Park 51

Six years ago, while interviewing Imam Feisal Abdul Rauf for the New York Times, the journalist Chris Hedges mentioned the imam’s “Cordoba initiative, ‘a blueprint to mend the relationship between the U.S. and the Muslim world.’” After the 9/11 attacks, Rauf had devoted himself to interfaith dialogue and collaboration, and was actively promoting reconciliation at Masjid al-Farah mosque just a few blocks north of Ground Zero. In fact, one week earlier Rauf had appeared in a 30-second advertisement on Arabic television with “American clerics of various faiths” to apologize for the Abu Ghraib prison abuses. Hedges – a former seminarian at Harvard Divinity College who would later publish a damning critique of the fascist tendencies in America’s Christian right – described Rauf as “a man increasingly caught in the middle. He preaches a moderate Islam, one that embraces the values of Western democracy, carries within it a love of America and calls on Muslims to respect other faiths.”

Today Rauf is at the centre of a political firestorm because of the Cordoba Initiative’s proposal to build a prayer room at Park 51, an Islamic community centre two blocks away from Ground Zero.  Although the centre will contain an auditorium, swimming pool, basketball court and culinary school in addition to the prayer room, it has quickly been transformed into the “Ground Zero Mosque” in the eyes of its wilder critics. As former speaker of the house, and current presidential hopeful, Newt Gingrich explained to Fox News, the development at Park 51 is the work of “radical Islamists who want to triumphally prove that they can build a mosque right next to a place where 3,000 Americans were killed by radical Islamists… They’re trying to make a case about supremacy.”

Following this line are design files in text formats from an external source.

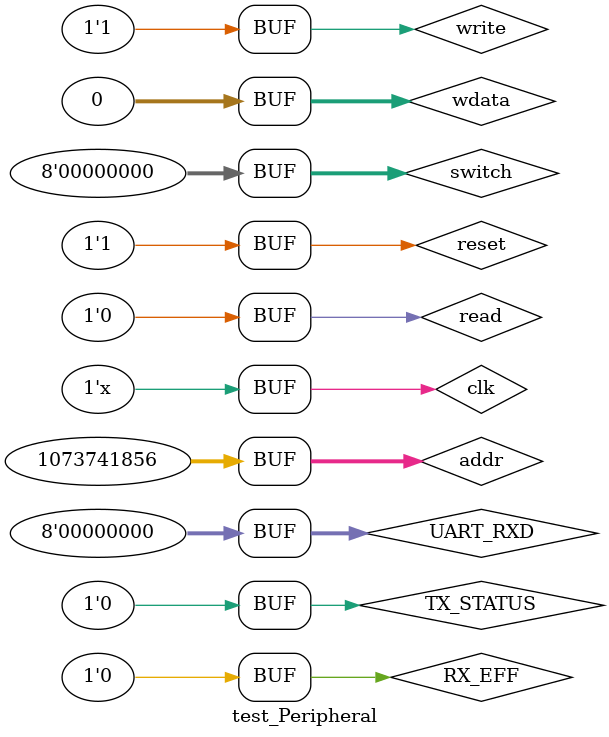
<source format=v>
`timescale 1ns / 1ps


module test_Peripheral;

	// Inputs
	reg clk;
	reg reset;
	reg read;
	reg write;
	reg [31:0] addr;
	reg [31:0] wdata;
	reg [7:0] switch;
	reg [7:0] UART_RXD;
	reg TX_STATUS;
	reg RX_EFF;

	// Outputs
	wire [31:0] rdata;
	wire [7:0] led;
	wire [11:0] digits;
	wire [7:0] UART_TXD;
	wire TX_EN;
	wire RX_READ;
	wire read_acc;
	wire write_acc;
	wire interrupt;

	// Instantiate the Unit Under Test (UUT)
	Peripheral uut (
		.clk(clk), 
		.reset(reset), 
		.read(read), 
		.write(write), 
		.addr(addr), 
		.wdata(wdata), 
		.rdata(rdata), 
		.led(led), 
		.switch(switch), 
		.digits(digits), 
		.UART_TXD(UART_TXD), 
		.UART_RXD(UART_RXD), 
		.TX_STATUS(TX_STATUS), 
		.RX_EFF(RX_EFF), 
		.TX_EN(TX_EN), 
		.RX_READ(RX_READ), 
		.read_acc(read_acc), 
		.write_acc(write_acc), 
		.interrupt(interrupt)
	);

	initial begin
		// Initialize Inputs
		clk = 0;
		reset = 0;
		read = 0;
		write = 0;
		addr = 0;
		wdata = 0;
		switch = 0;
		UART_RXD = 0;
		TX_STATUS = 0;
		RX_EFF = 0;

		// Wait 100 ns for global reset to finish
		#100000;
      reset = 1;
		// Add stimulus here
		
		#100000;
      reset = 1;
		#200000;
		wdata = 32'h000000cc;
		addr = 32'h40000018;
		write = 1'b1;
		
		#200000;
		wdata = 32'h1;
		addr = 32'h40000020;
		write = 1'b1;
		
		#200000;
		wdata = 32'h0;
		addr = 32'h40000020;
		write = 1'b1;
	end
	
	always #100 clk = ~clk;
      
endmodule


</source>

Sarah Palin, also sensing an easy target, sent her legion of Twitter followers the now infamous message: “Peaceful Muslims, pls refudiate.” Many other Republicans, among them former New York Mayor Rudy Giuliani, have made similar remarks and  in true American style there is even a country-and-western song making the rounds on the Internet, warning anyone who can endure its tin-eared lyrics that  “We’ve got to stop the Mosque at Ground Zero / From thumbin’ its nose at every victim and hero.” The prospect of radical Islam colonizing downtown Manhattan has been such a tabloid-friendly trope that news coverage has been unrelenting. In the media frenzy Rauf has been blamed for associating with Islamic radicals, for refusing to condemn Hamas, and for a generally questionable attitude to Islamism – or, at least, for failing to condemn terrorism on every possible occasion.

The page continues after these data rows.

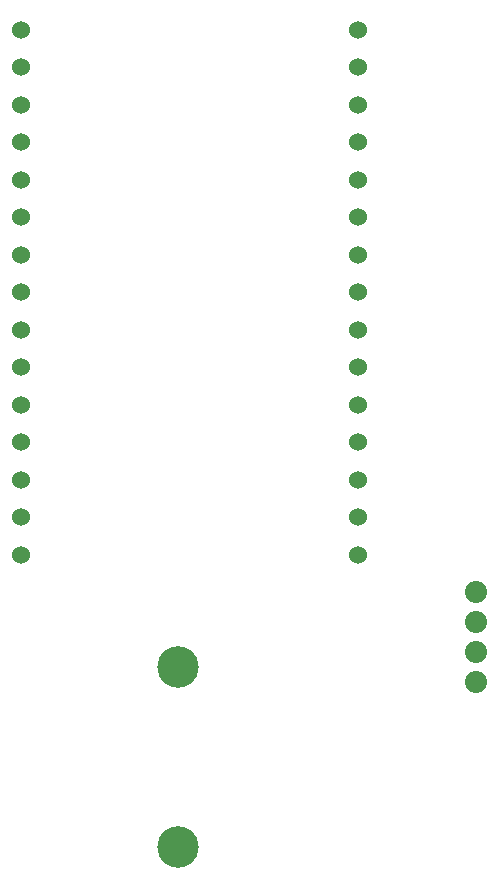
<source format=gtp>
G04 MADE WITH FRITZING*
G04 WWW.FRITZING.ORG*
G04 DOUBLE SIDED*
G04 HOLES PLATED*
G04 CONTOUR ON CENTER OF CONTOUR VECTOR*
%ASAXBY*%
%FSLAX23Y23*%
%MOIN*%
%OFA0B0*%
%SFA1.0B1.0*%
%ADD10C,0.138425*%
%ADD11C,0.073889*%
%ADD12C,0.060000*%
%LNPASTEMASK1*%
G90*
G70*
G54D10*
X4422Y163D03*
X4422Y763D03*
G54D11*
X5415Y713D03*
X5415Y813D03*
X5415Y913D03*
X5415Y1013D03*
G54D12*
X3897Y1388D03*
X5022Y1138D03*
X5022Y1263D03*
X5022Y1388D03*
X5022Y1513D03*
X5022Y1638D03*
X3897Y1263D03*
X3897Y1138D03*
X3897Y1513D03*
X5022Y1763D03*
X5022Y1888D03*
X5022Y2013D03*
X5022Y2138D03*
X5022Y2263D03*
X5022Y2388D03*
X5022Y2513D03*
X5022Y2638D03*
X5022Y2763D03*
X5022Y2888D03*
X3897Y2013D03*
X3897Y2138D03*
X3897Y2263D03*
X3897Y2388D03*
X3897Y2513D03*
X3897Y2638D03*
X3897Y2763D03*
X3897Y2888D03*
X3897Y1638D03*
X3897Y1763D03*
X3897Y1888D03*
G04 End of PasteMask1*
M02*
</source>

Gradually, non-Muslims who believe the furore over Park 51 is a threat to the religious freedom guaranteed by the First Amendment have begun to push back. In the Op-ed pages of the New York Times, William Dalrymple a British scholar on modern India has pointed out that Rauf is a Sufi whose embrace of tolerant attitudes places him on the “front line against the most violent forms of Islam. In the most radical parts of the Muslim world, Sufi leaders risk their lives for their tolerant beliefs, every bit as bravely as American troops on the ground in Baghdad and Kabul do.” On MSNBC, Keith Olbermann has lamented that “in a country dedicated to freedom, forces have gathered to blow out of all proportion the construction of a minor community center; to transform it into a training ground for terrorists and an insult to the victims of 9/11 and a tribute to medieval Muslim subjugation of the West.” Most importantly, President Obama’s somewhat lawyerly defence of  “the right to build a place of worship and a community center on private property in lower Manhattan” has helped to realign the issue in the public sphere.

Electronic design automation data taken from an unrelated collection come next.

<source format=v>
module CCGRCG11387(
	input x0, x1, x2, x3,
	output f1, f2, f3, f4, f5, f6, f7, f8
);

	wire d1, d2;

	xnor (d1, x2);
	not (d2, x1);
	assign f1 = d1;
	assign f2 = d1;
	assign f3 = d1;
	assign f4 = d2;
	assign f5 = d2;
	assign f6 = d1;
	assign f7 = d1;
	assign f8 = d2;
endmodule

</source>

Of course the most important audience to these overheated exchanges probably resides outside the United States. To them, whether the politics behind the strident opposition to Park 51 are disingenuous or merely foolish will make little difference. What they will see, and remember, is the country’s apparent fear and ignorance of Islam. This audience’s worst suspicions of American Islamophobia  will be confirmed. Many years ago, Edward Said wrote trenchantly about the follies of viewing Islam as a monolithic experience, especially one that is prone to violence or fundamentalist interpretations of scripture, but nearly three decades after the fall of the Shah, mainstream American media still struggles to provide balanced coverage of the Muslim world. Nobody in the West confuses Lutherans with Catholics or Methodists with Jehovah’s Witnesses, but when it comes to the Muslim world it seems quite permissible to confuse Sunni with Shia, Sufi with Salafist, moderate with radical.

The gravest danger of conceding to the strident opposition to Park 51, may be that it will embolden the least scrupulous religious zealots in America. Against this possibility stands the wisdom of the American constitution and the tenacity of secular civil society. So perhaps the last word on the matter should be given to Sharif El-Gamal, the developer who has defended his company’s proposal for Park 51 with great eloquence: “This is a defining moment for the United States of America, this is a defining moment for Muslim Americans across all fifty two states, this is a defining moment for you and I and the First Amendment and . . . I see us passing this test as Americans because that is what makes our country so great.”